*WORK REQUIRED*: Everything in the listing below except the pictures should be reproduced exactly.

*AVAILABLE RECORDS*:

::::::::::

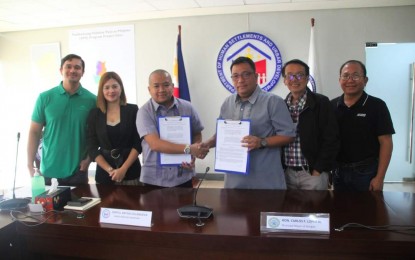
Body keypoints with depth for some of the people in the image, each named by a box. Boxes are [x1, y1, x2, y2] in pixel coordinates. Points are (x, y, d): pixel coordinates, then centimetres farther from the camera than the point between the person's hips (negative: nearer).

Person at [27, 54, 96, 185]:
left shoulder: (92, 100, -3)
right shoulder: (45, 97, -2)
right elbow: (34, 132, 1)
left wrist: (89, 158, -7)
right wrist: (30, 166, -3)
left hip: (78, 171, 0)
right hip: (49, 171, 0)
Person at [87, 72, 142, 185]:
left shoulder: (133, 110, -1)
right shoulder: (94, 114, 4)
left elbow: (138, 144, -4)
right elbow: (92, 148, 1)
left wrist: (123, 169, -13)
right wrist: (110, 170, -9)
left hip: (131, 171, -1)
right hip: (104, 173, 1)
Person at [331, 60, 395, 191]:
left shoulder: (376, 105, -8)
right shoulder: (332, 105, 2)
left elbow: (386, 143, -9)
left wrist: (379, 178, -13)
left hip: (367, 172, -3)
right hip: (338, 171, 4)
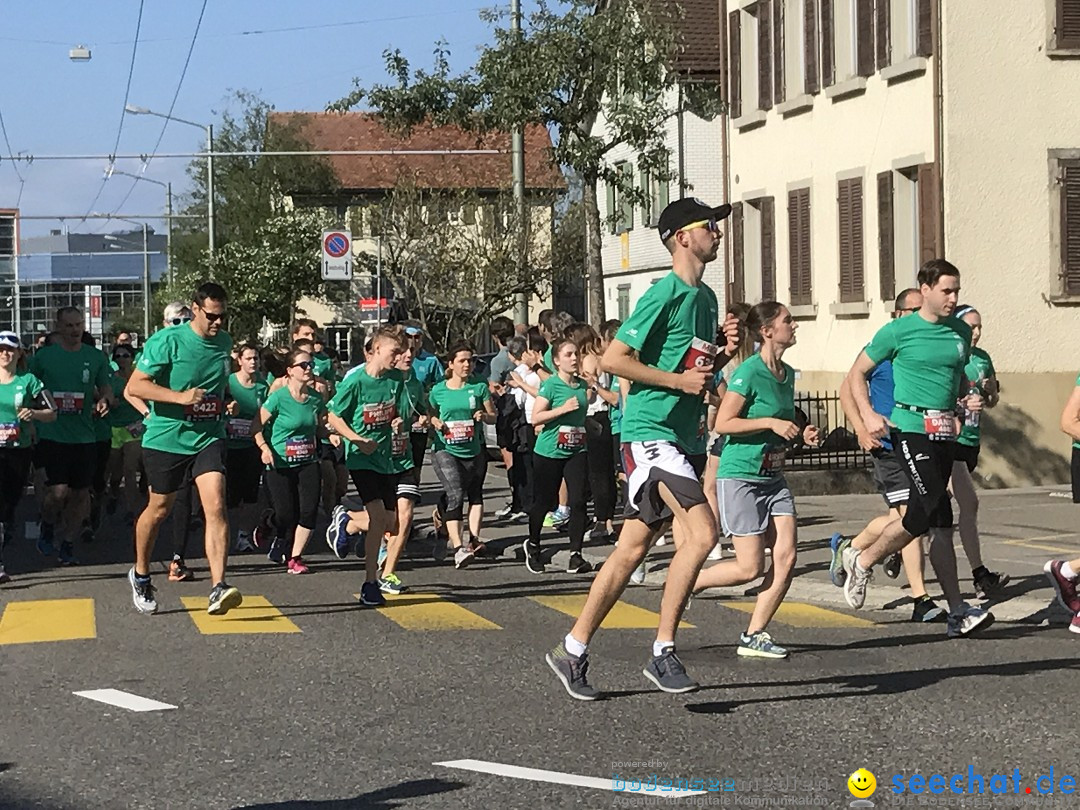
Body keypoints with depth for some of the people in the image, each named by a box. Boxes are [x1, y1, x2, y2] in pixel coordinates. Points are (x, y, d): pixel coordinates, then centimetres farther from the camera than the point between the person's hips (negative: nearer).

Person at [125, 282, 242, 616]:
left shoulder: (225, 342, 7)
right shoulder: (167, 341, -12)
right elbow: (134, 387, -15)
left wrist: (226, 404, 11)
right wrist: (180, 397, -24)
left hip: (208, 438, 3)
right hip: (166, 438, -3)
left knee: (216, 506, -16)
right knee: (159, 509, 12)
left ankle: (218, 588, -21)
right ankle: (140, 575, 36)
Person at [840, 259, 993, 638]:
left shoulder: (961, 332, 13)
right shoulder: (898, 331, -3)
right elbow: (857, 373, 5)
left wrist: (968, 399, 7)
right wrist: (868, 415, -9)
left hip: (945, 433, 7)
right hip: (911, 427, -7)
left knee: (925, 512, 3)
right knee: (936, 510, -16)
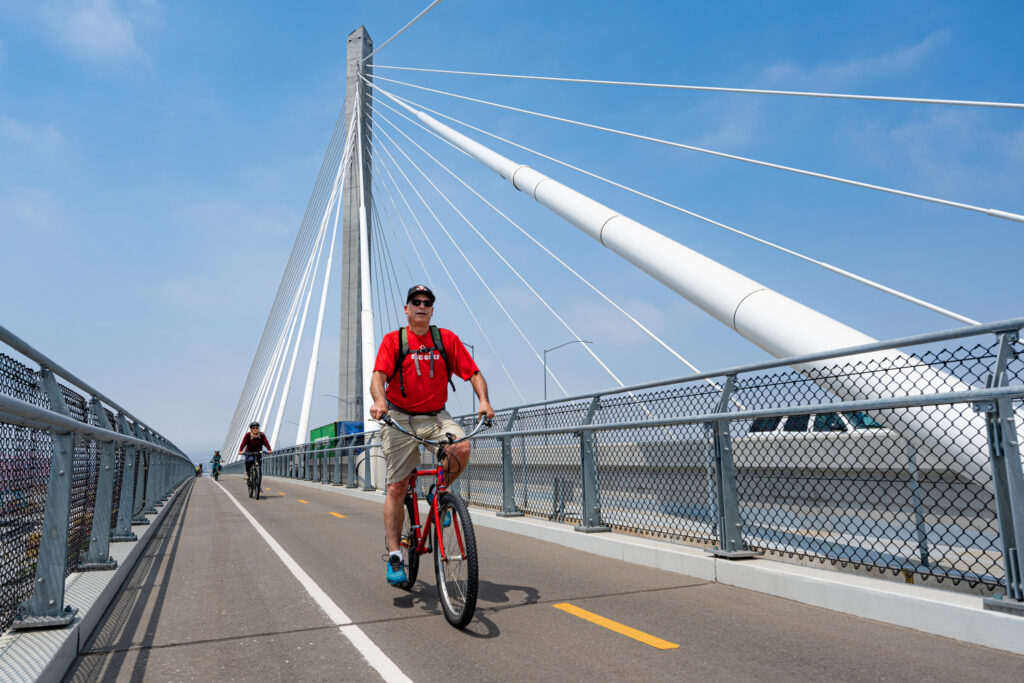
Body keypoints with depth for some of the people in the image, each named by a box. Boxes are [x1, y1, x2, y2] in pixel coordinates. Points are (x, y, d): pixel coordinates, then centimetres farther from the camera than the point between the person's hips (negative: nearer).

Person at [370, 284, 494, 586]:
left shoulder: (447, 338, 3)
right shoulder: (393, 340, -2)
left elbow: (473, 372, 0)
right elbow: (378, 375, -15)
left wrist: (484, 400, -18)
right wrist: (379, 401, -36)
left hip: (435, 417, 2)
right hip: (400, 418, -1)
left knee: (462, 448, -28)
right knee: (396, 487, -1)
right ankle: (394, 555, 12)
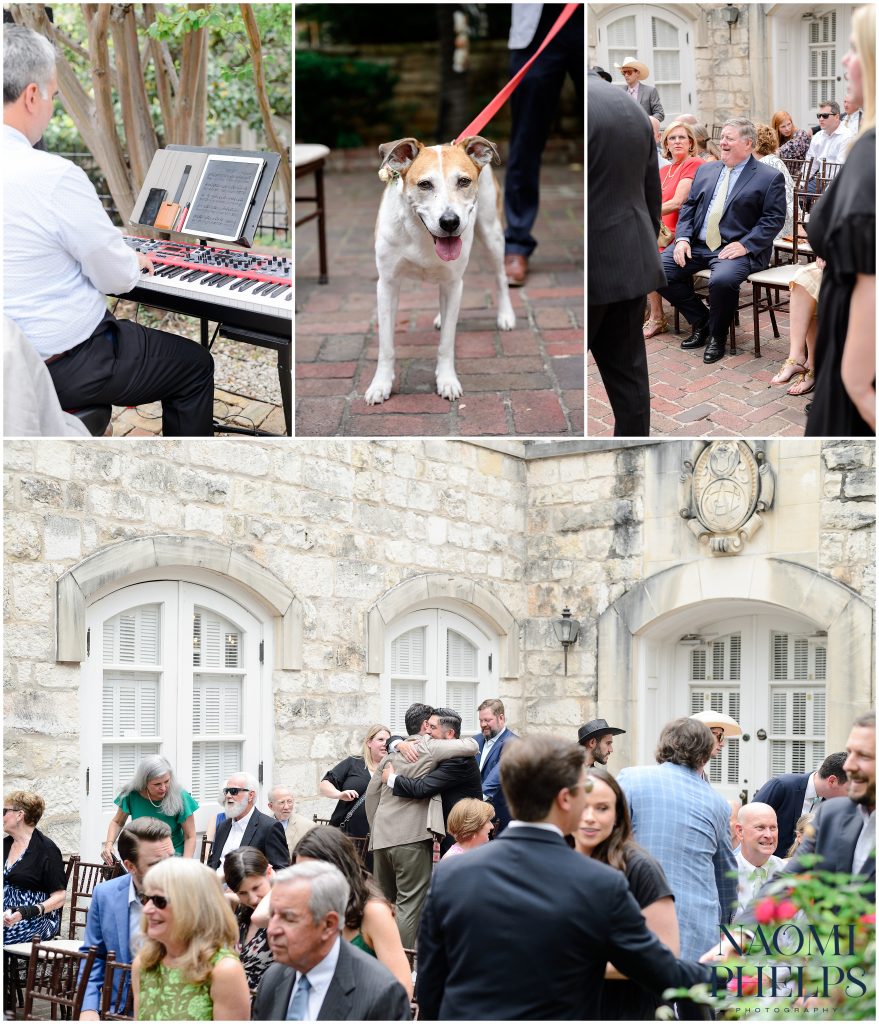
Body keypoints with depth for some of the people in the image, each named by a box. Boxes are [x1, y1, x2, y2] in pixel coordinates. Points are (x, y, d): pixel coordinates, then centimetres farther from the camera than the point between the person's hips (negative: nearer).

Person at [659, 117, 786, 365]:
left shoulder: (769, 177, 1)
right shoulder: (705, 170, 18)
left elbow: (773, 220, -6)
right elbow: (689, 206, 17)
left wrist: (745, 245, -17)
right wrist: (683, 238, -1)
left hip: (735, 249, -6)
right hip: (697, 244, 6)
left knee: (722, 280, -37)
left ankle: (717, 336, -8)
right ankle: (701, 321, 6)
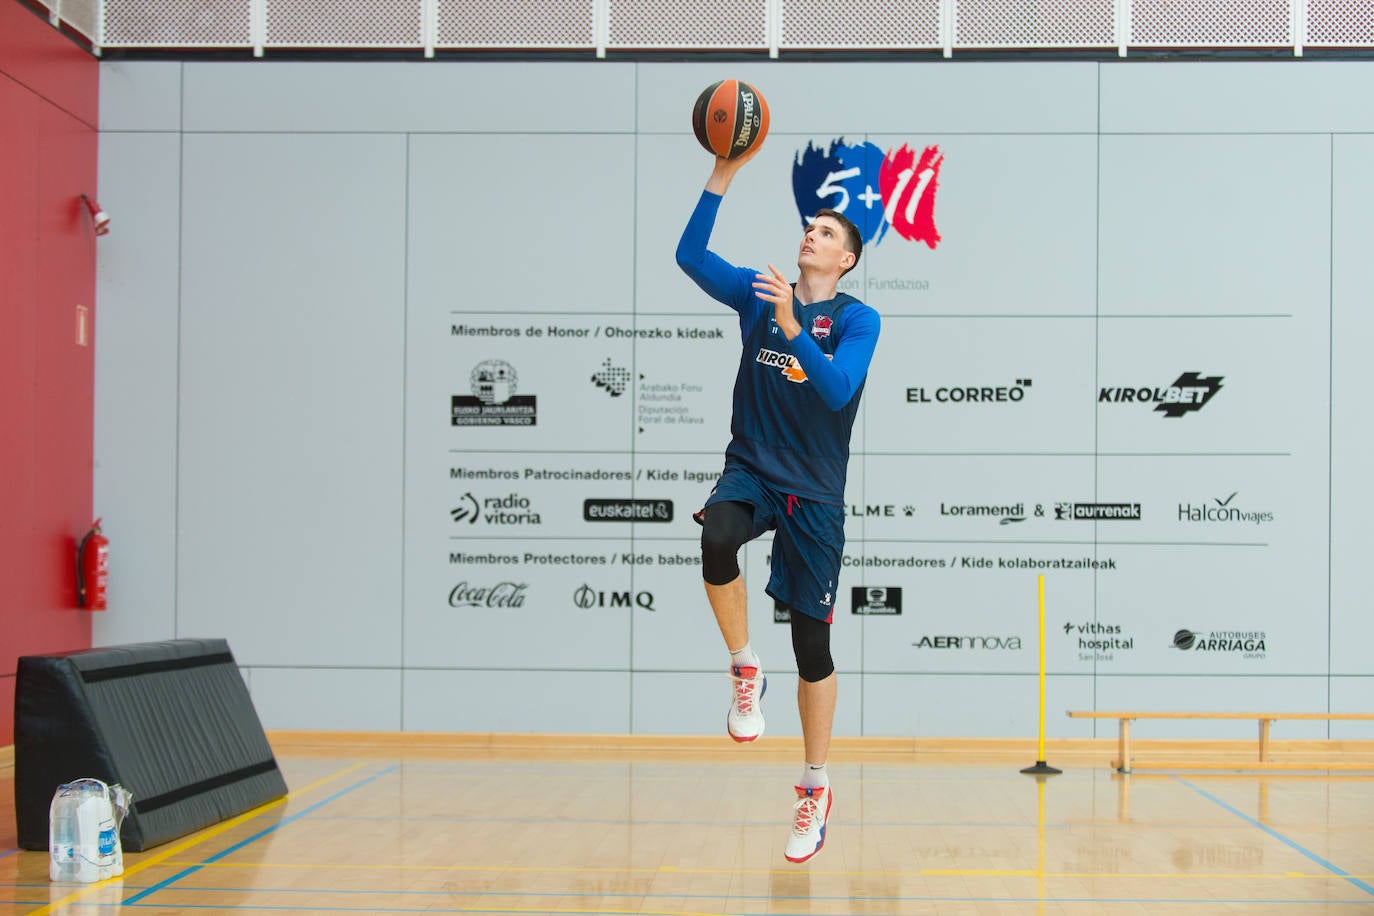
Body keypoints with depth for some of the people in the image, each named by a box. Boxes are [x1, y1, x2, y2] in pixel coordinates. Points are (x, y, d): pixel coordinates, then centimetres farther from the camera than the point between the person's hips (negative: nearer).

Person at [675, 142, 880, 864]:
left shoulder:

::::::::::

*RESPONSE FOR THIS EXERCISE*:
Body keypoints with depth for some of the people in the image, each named by a box. Boxes are [x1, y1, x2, y2] in pixel coordinates. Points are (x, y, d): pixel coordinates, then centimetres farther from the camera than the point between the person's hips (negative: nearer).

Person at [27, 54, 96, 185]:
left shoulder: (92, 100, -3)
right shoulder: (45, 97, -2)
right elbow: (34, 132, 1)
left wrist: (89, 158, -7)
right wrist: (30, 166, -3)
left hip: (78, 171, 0)
right hip: (49, 171, 0)
Person at [87, 72, 142, 185]:
left shoulder: (133, 110, -1)
right shoulder: (94, 114, 4)
left elbow: (138, 144, -4)
right elbow: (92, 148, 1)
left wrist: (123, 169, -13)
right wrist: (110, 170, -9)
left hip: (131, 171, -1)
right hip: (104, 173, 1)
Person at [331, 60, 395, 191]:
left shoulder: (376, 105, -8)
right shoulder: (332, 105, 2)
left elbow: (386, 143, -9)
left wrist: (379, 178, -13)
left hip: (367, 172, -3)
right hip: (338, 171, 4)
Body keypoints with depth for some of the people in the image, each named by a box. Boxes are [x1, y1, x2, y2] in pixel coordinates. Points are (x, y, d): pixel coordinates, then centimetres farther from the camera than the point between the person's hips (negative: nearer).

Person at [125, 282, 242, 616]:
left shoulder: (225, 342, 7)
right shoulder: (167, 341, -12)
right elbow: (134, 387, -15)
left wrist: (226, 404, 11)
right wrist: (180, 397, -24)
left hip: (208, 438, 3)
right hip: (166, 438, -3)
left knee: (216, 506, -16)
right knee: (159, 509, 12)
left ankle: (218, 588, -21)
right ankle: (140, 575, 36)
Person at [840, 259, 993, 638]:
left shoulder: (961, 332, 13)
right shoulder: (898, 331, -3)
right elbow: (857, 373, 5)
left wrist: (968, 399, 7)
right wrist: (868, 415, -9)
left hip: (945, 433, 7)
right hip: (911, 427, -7)
left knee: (925, 512, 3)
right knee: (936, 510, -16)
Body keypoints with depth for some of the people in the image, each named by a box. Boxes are [x1, y1, x2, y2] in pixel coordinates. Points are (x, y, d): pixel coordinates, then centimetres farther from the camera than the point between the person's hips (negative: nearer).

Person at [370, 284, 494, 586]:
left shoulder: (447, 338, 3)
right shoulder: (393, 340, -2)
left elbow: (473, 372, 0)
right elbow: (378, 375, -15)
left wrist: (484, 400, -18)
right wrist: (379, 401, -36)
left hip: (435, 417, 2)
right hip: (400, 418, -1)
left knee: (462, 448, -28)
right knee: (396, 487, -1)
right ankle: (394, 555, 12)
Body keypoints with depth for some of the people in the image, each named by a box. Boxes are [x1, y1, x2, y2] in pixel coordinates. Points are (x, y, d): pixel coordinates, then centimetres farther from the camera than the point between the person's hips (negative: nearer).

Person at [659, 117, 786, 365]:
left shoulder: (769, 177, 1)
right shoulder: (705, 170, 18)
left elbow: (773, 220, -6)
right elbow: (689, 206, 17)
left wrist: (745, 245, -17)
right wrist: (683, 238, -1)
left hip: (735, 249, -6)
right hip: (697, 244, 6)
left knee: (722, 280, -37)
left ankle: (717, 336, -8)
right ankle: (701, 321, 6)
Body keypoints with depth for some of the people in the image, each named by a box. Boxes are [x1, y1, x2, y2] in pixel coordinates. Points are (x, y, d): pixel coordinates, then centimetres farther from the camera than the point between the person's hips (negative: nearer).

Person at [675, 142, 880, 864]:
left shoulder:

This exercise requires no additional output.